De todos los discursos y memorias que del propio Bernhard se reúnen en ese libro póstumo, el de Bremen es sin duda uno de los más duros. A partir de la frase Con la claridad aumenta el frío, el escritor se refiere a cómo el progreso de la ciencia consigue una claridad cada día mayor e, inevitablemente, un frío también cada día mayor. Esta idea será difícil de entender para todos los que ponen las ciencias por delante de las humanidades, para todos los que consideran que una sociedad debe ante todo perseguir el pragmatismo, los números y los logros (cuanto más espectaculares mejor). Sin embargo un triste acontecimiento en nuestro país puede ser un buen ejemplo del error que supone la frialdad de un progreso de la ciencia, todavía más si se menosprecian las necesidades del conjunto de la humanidad.

Me refiero por supuesto al primer caso de contagio de Ébola en Europa, en España, en Madrid. Un lamentable suceso que se quiere llevar sólo a cuestiones prácticas de la sanidad: fallos en el diagnóstico, o fallos en los protocolos de retirada de los trajes protectores, por poner sólo dos ejemplos, cuando no errores políticos.
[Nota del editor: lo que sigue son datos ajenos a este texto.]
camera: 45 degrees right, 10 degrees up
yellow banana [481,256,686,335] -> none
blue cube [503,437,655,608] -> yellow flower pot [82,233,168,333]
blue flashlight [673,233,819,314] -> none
Sin embargo poco se hablaba – sobre todo al principio o antes de la crisis sanitaria española- de la necesidad de ayudar a África, a toda la humanidad, menos aún hemos visto que España haya corrido en su auxilio. Y no es un problema sólo de nuestro país. Francia, que tanta presencia tuvo y tiene en la zona más afectada por el Ébola, ha enviado una ayuda ridícula, hasta la fecha.
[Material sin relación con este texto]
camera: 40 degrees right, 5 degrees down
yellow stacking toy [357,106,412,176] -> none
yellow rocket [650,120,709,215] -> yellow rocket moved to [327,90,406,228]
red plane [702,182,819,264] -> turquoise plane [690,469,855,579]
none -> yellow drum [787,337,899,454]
No me quiero extender más sobre las miserias de esa gran claridad, que el propio Bernhard relaciona con un cuento de hadas, en el que ya es imposible vivir: «Europa, el más bonito, ha muerto»; podemos seguir debatiendo en los comentarios. Lo que quiero destacar para terminar es que iniciamos la temporada con un programa doble dedicado a la literatura en Cuba y, como podrán escuchar este jueves 16, y la segunda pregunta que le hago a nuestro primer invitado, el Embajador de Cuba en España, Eugenio Martínez, es precisamente sobre el Ébola.  Por una parte, el día de la grabación Teresa Romero estaba ya en aislamiento, por otra parte ya conocíamos que Cuba – con una población aproximada de 11 millones de personas- estaba enviando más de 400 médicos a luchar contra el virus en África. Justo antes de la pregunta, el Embajador había hablado del histórico debate en su país entre pragmatismo y dignidad. A partir de ahí me era fácil preguntar por uno de los muchos casos en los que Cuba exporta dignidad.

No les adelanto más sobre los dos programas ya grabados, salvo que contaremos también con Natasha Díaz, flamante Consejera de Cultura de la misma Embajada y que, desde La Habana, contamos en el primer programa con la Presidenta del Instituto Cubano del Libro, Zuleica Romay. Esperamos que todos ellos vuelvan a visitarnos. Un último apunte sobre Thomas Bernhard, Alianza Editorial  acaba de publicar «En busca de la verdad»: discursos, cartas de lector, entrevistas y artículos de un intelectual que no renunció a la dignidad ni a los riesgos de la denuncia, que no cayó en el cinismo, o en el más frío pragmatismo.